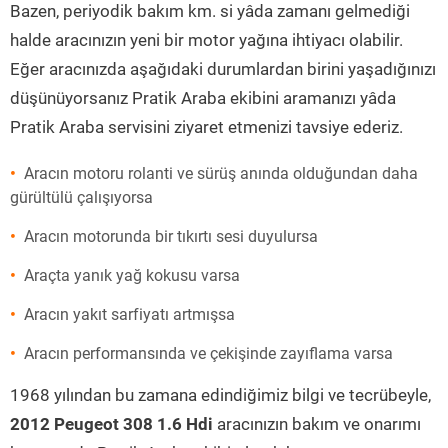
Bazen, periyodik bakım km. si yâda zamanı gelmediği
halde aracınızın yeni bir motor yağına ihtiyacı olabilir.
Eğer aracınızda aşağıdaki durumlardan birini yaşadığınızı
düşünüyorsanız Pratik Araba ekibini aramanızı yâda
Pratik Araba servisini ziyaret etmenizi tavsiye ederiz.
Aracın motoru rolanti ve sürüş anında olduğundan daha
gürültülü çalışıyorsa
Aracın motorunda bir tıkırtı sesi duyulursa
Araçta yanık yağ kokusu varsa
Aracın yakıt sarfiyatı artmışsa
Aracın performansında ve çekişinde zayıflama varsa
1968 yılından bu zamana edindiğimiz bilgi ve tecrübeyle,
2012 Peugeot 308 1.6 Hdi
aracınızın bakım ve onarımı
+-------+
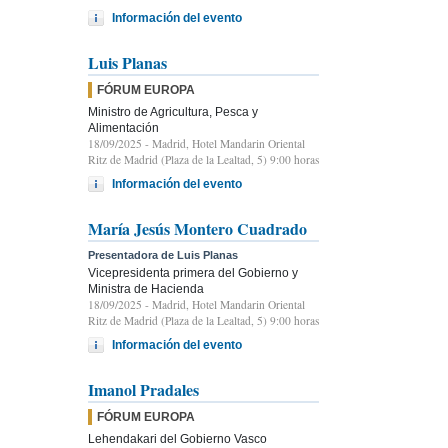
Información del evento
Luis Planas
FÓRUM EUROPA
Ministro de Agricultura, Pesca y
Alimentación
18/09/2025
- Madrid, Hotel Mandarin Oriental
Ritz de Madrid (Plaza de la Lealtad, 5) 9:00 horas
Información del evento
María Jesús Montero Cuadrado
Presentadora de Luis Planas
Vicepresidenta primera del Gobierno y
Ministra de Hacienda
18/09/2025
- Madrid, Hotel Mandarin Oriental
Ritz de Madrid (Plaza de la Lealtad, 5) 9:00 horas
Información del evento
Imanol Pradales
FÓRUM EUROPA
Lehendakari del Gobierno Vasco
+-------+
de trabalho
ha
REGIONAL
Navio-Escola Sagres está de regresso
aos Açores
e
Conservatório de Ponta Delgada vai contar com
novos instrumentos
+-------+
INSTRUCTIONS TO FOLLOW :: The expected output is exactly the lines of the listing above between the line holding "Eğer aracınızda aşağıdaki" and the line holding "aracınızın bakım ve onarımı", inclusive.

ANSWER TO THIS EXERCISE ::
Eğer aracınızda aşağıdaki durumlardan birini yaşadığınızı
düşünüyorsanız Pratik Araba ekibini aramanızı yâda
Pratik Araba servisini ziyaret etmenizi tavsiye ederiz.
Aracın motoru rolanti ve sürüş anında olduğundan daha
gürültülü çalışıyorsa
Aracın motorunda bir tıkırtı sesi duyulursa
Araçta yanık yağ kokusu varsa
Aracın yakıt sarfiyatı artmışsa
Aracın performansında ve çekişinde zayıflama varsa
1968 yılından bu zamana edindiğimiz bilgi ve tecrübeyle,
2012 Peugeot 308 1.6 Hdi
aracınızın bakım ve onarımı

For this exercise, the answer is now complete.